WHAT THE TASK REQUIRES: Each entry needs to be given again, character for character.
+++ RECORDS FOR PROCESSING
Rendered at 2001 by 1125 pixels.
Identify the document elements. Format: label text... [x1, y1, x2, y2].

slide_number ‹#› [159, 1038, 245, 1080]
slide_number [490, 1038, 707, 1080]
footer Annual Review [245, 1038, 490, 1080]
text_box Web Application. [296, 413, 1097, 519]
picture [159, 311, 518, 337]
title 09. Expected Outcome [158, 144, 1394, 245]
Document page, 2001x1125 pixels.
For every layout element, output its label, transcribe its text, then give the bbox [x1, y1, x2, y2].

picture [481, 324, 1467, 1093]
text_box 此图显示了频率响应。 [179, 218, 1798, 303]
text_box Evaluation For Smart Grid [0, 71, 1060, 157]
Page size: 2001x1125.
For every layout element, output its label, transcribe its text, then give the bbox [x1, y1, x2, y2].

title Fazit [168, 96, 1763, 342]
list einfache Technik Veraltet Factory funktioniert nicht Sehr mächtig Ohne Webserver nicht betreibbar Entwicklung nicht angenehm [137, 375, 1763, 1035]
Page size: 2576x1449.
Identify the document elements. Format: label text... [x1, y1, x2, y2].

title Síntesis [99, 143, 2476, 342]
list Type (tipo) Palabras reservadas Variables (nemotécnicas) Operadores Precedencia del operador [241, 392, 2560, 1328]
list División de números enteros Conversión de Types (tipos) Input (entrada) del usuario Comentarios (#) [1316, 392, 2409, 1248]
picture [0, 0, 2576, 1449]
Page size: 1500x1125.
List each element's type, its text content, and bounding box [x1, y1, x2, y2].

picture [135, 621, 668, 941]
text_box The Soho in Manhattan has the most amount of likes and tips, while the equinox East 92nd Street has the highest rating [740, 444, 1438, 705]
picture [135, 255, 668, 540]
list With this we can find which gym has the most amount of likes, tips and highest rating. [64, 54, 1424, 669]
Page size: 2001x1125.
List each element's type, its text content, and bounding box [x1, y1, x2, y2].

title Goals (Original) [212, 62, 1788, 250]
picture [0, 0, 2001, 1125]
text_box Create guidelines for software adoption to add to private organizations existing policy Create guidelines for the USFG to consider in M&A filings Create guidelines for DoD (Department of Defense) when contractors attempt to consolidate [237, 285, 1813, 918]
++++++
ANSWER BOX:
Rendered at 2001 by 1125 pixels.
Identify the document elements. Format: label text... [x1, y1, x2, y2].

slide_number ‹#› [159, 1038, 245, 1080]
slide_number [490, 1038, 707, 1080]
footer Annual Review [245, 1038, 490, 1080]
text_box Web Application. [296, 413, 1097, 519]
picture [159, 311, 518, 337]
title 09. Expected Outcome [158, 144, 1394, 245]
Document page, 2001x1125 pixels.
For every layout element, output its label, transcribe its text, then give the bbox [x1, y1, x2, y2].

picture [481, 324, 1467, 1093]
text_box 此图显示了频率响应。 [179, 218, 1798, 303]
text_box Evaluation For Smart Grid [0, 71, 1060, 157]
Page size: 2001x1125.
For every layout element, output its label, transcribe its text, then give the bbox [x1, y1, x2, y2].

title Fazit [168, 96, 1763, 342]
list einfache Technik Veraltet Factory funktioniert nicht Sehr mächtig Ohne Webserver nicht betreibbar Entwicklung nicht angenehm [137, 375, 1763, 1035]
Page size: 2576x1449.
Identify the document elements. Format: label text... [x1, y1, x2, y2].

title Síntesis [99, 143, 2476, 342]
list Type (tipo) Palabras reservadas Variables (nemotécnicas) Operadores Precedencia del operador [241, 392, 2560, 1328]
list División de números enteros Conversión de Types (tipos) Input (entrada) del usuario Comentarios (#) [1316, 392, 2409, 1248]
picture [0, 0, 2576, 1449]
Page size: 1500x1125.
List each element's type, its text content, and bounding box [x1, y1, x2, y2].

picture [135, 621, 668, 941]
text_box The Soho in Manhattan has the most amount of likes and tips, while the equinox East 92nd Street has the highest rating [740, 444, 1438, 705]
picture [135, 255, 668, 540]
list With this we can find which gym has the most amount of likes, tips and highest rating. [64, 54, 1424, 669]
Page size: 2001x1125.
List each element's type, its text content, and bounding box [x1, y1, x2, y2].

title Goals (Original) [212, 62, 1788, 250]
picture [0, 0, 2001, 1125]
text_box Create guidelines for software adoption to add to private organizations existing policy Create guidelines for the USFG to consider in M&A filings Create guidelines for DoD (Department of Defense) when contractors attempt to consolidate [237, 285, 1813, 918]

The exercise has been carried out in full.